The Browns' interest in Gerald McCoy remains real.

We reported the interest shortly after GM John Dorsey came away from the draft without having picked a defensive lineman.

We believe the team remains quite interested in adding the six-time Pro Bowler to what could be a championship defensive line.

We also believe the Browns continue to view obtaining McCoy as realistic, with the issue not tied to his projected production, but to money issues that have a chance to be resolved.

The Tampa Bay Buccaneers owe McCoy $13 million if he is with them in 2019 and have him under contract for a bit less than $13 million for 2020 and 2021.

More than likely, no one else in the league (Browns included) would touch that, and the cap-strapped Buccaneers flat out can't afford it.

A neck injury suffered by Buccaneers defensive end Jason Pierre-Paul in a single-car crash this week doesn't change the Browns' interest in McCoy, or the Buccaneers' difficulty in paying McCoy, if they even want to.

It becomes a waiting game. The Buccaneers can hope to get something for McCoy in a trade, which presumably would include the defensive tackle accepting in advance a reworked contract.

It gets complicated if the Bucs carry McCoy into training camp trying to ride out the possibility of a trade. If no swap is done, they would either have to find a way to fit him into a near-impossible budget, or release him while getting nothing in return, at which point he would become a free agent.

It is clear the Browns are interested in McCoy. It is clear they think they have a chance.

It is less clear what course they are following to get him, and whether they believe he could be secured as a free agent.

The Buccaneers are weak at running back, and the Browns might deem Duke Johnson somewhat expendable, but that is a dicey situation for the Browns, who need help behind Nick Chubb while Kareem Hunt serves an eight-game suspension.

Recently, Joe Thomas joined the Browns' in-house radio show to talk about McCoy.
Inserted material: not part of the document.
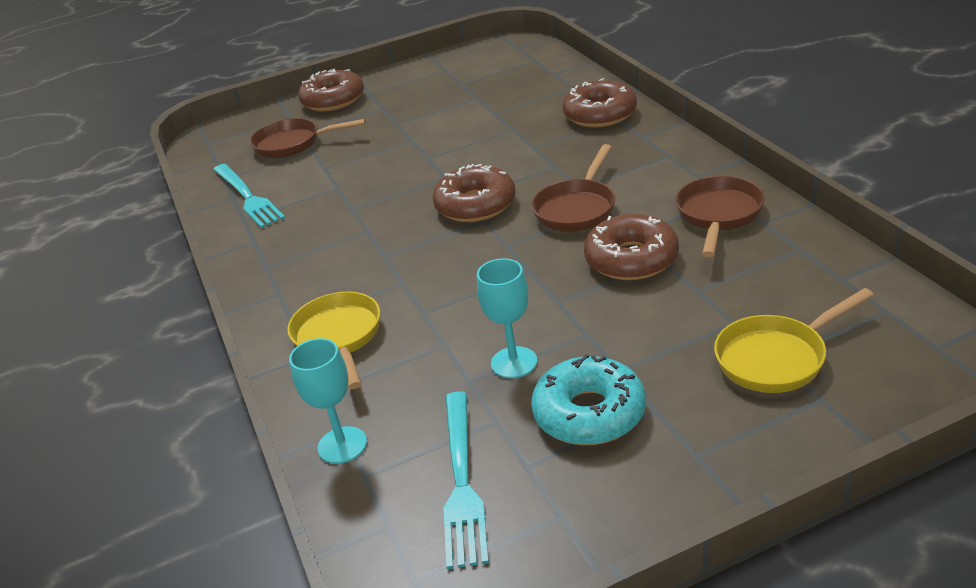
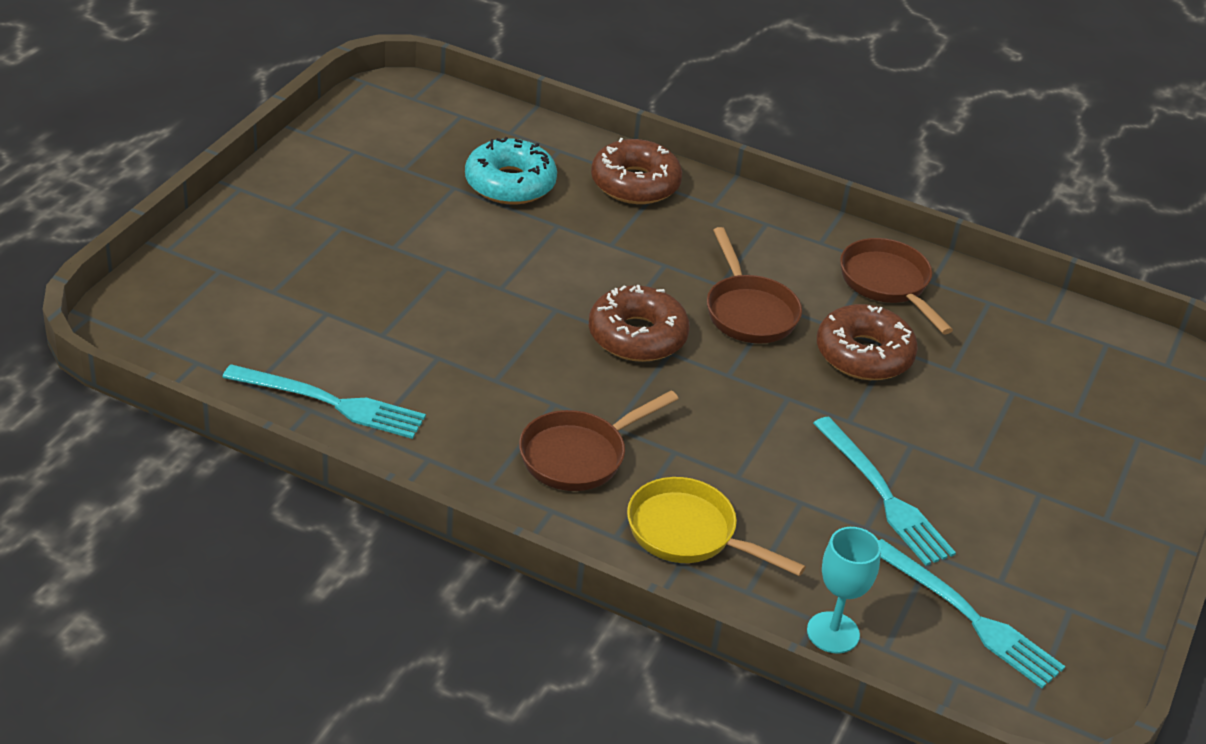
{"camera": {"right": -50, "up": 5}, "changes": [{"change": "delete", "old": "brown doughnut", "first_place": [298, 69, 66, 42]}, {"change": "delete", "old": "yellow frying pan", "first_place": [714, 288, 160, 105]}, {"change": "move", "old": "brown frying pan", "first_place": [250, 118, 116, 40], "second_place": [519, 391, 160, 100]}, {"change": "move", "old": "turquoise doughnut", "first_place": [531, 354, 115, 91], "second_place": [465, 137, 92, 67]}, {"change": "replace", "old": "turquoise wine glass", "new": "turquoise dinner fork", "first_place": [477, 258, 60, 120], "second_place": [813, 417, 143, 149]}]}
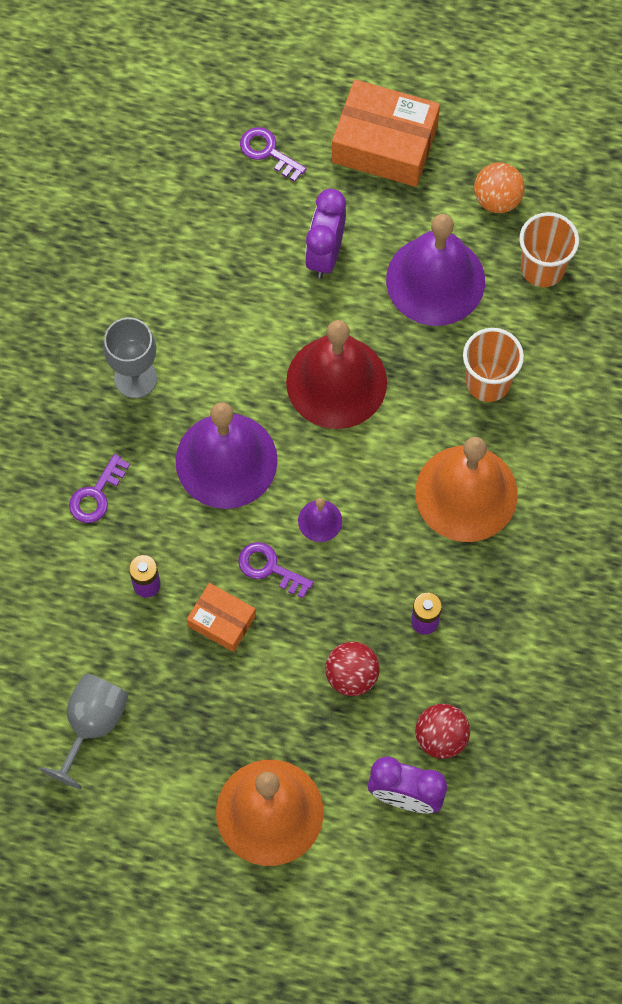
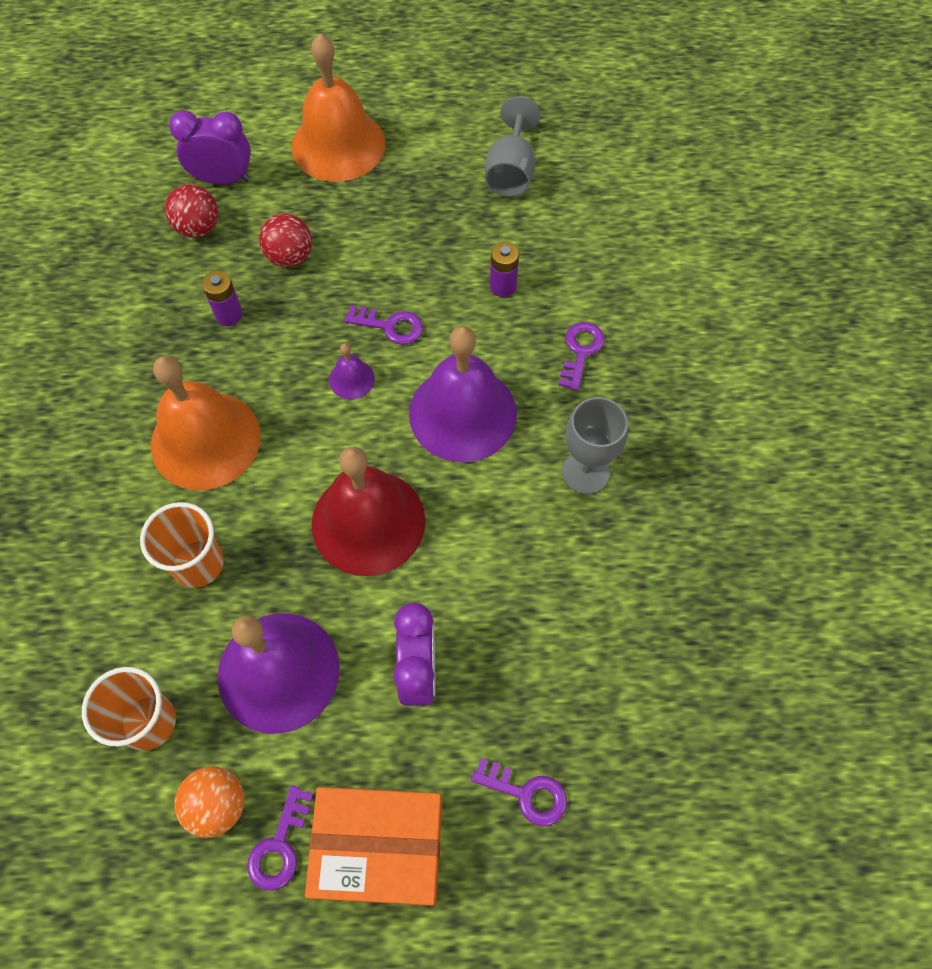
{"camera": {"right": 165, "up": -5}, "changes": [{"change": "delete", "old": "orange box", "first_place": [187, 583, 69, 69]}, {"change": "insert", "new": "violet latchkey", "second_place": [247, 785, 66, 106]}]}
Thomas was all for acquiring him if there is a reasonable way to do it. The 10-time Pro Bowl left tackle said he knows McCoy “well,” seeing him as an exemplary leader who can still play.

McCoy, who won't turn 32 until February, played college ball for Baker Mayfield's alma mater, Oklahoma, for a head coach, Bob Stoops, who grew up in Northeast Ohio.

Like Thomas, McCoy was a No. 3 overall draft pick. He has spent his entire nine-year career with the Bucs, with individual success galore but meager results from a team perspective. With him, starting in 2010, the Buccaneers have gone 10-6, 4-12, 7-9, 4-12, 2-14, 6-10, 9-7, 5-11 and 5-11. They have not been to the playoffs.

Dorsey's work as GM has changed the Browns' narrative.

While viewing a McCoy acquisition as realistic, the Browns are planning to make do with what they have, if they have to. And what they have already is part of the newfound optimism.

If McCoy is added, he would be part of a potential super line.

Butch Davis, a former defensive lineman and defensive line coach, tried to make the defensive line the Browns' strength in the early 2000s when he was their coach.

Davis' attempts and what Dorsey is trying bear comparing.

The 2019 Browns have 2017 No. 1 overall pick Myles Garrett at defensive end. He is coming off a 12.5-sack, Pro Bowl year. Davis had a No. 1 overall pick at end, but Courtney Brown was plagued by injuries and had only 12.5 sacks combined in four seasons under Davis.

The 2019 Browns' other end is trade acquisition Olivier Vernon, who filled in for Khalil Mack as an injury replacement in the most recent Pro Bowl. In 2002, Davis' second season, he brought in end Kenard Lang, who had been a No. 17 overall draft pick in 1997. Lang never got to a Pro Bowl.

Davis drafted one of his defensive tackles, Gerard Warren, at No. 3 overall in 2001. Warren had a long career but never turned into the impact player who convinced Davis not to bother drafting LaDainian Tomlinson. Davis inherited the other defensive tackle, Orpheus Roye, who stands as one of the Browns' better expansion-era players.

In Davis' final, ill-fated season of 2004, he acquired end Ebenezer Ekuban, who had been a first-round pick by the Dallas Cowboys in 1999. He never went to a Pro Bowl, and the defensive line as a whole never became what Davis imagined.

The 2019 Browns' top defensive tackles are free agency pick-up Sheldon Richardson, a former No. 13 overall draft pick who has been to a Pro Bowl, and third-year Brown Larry Ogunjobi, one of the draft picks the Sashi Brown regime appears to have gotten right.

Lump together what the '19 team already has, and it looks like a rather nice collection.

But depth is an issue. Keeping high-level players on the field becomes even more of an issue if there is an injury.

The Browns remain in good salary-cap shape and can afford to pay McCoy reasonable market value. But they wouldn't just be adding him. The thought would be to juice up the synergy of the entire group.

And they are thinking about it. Still.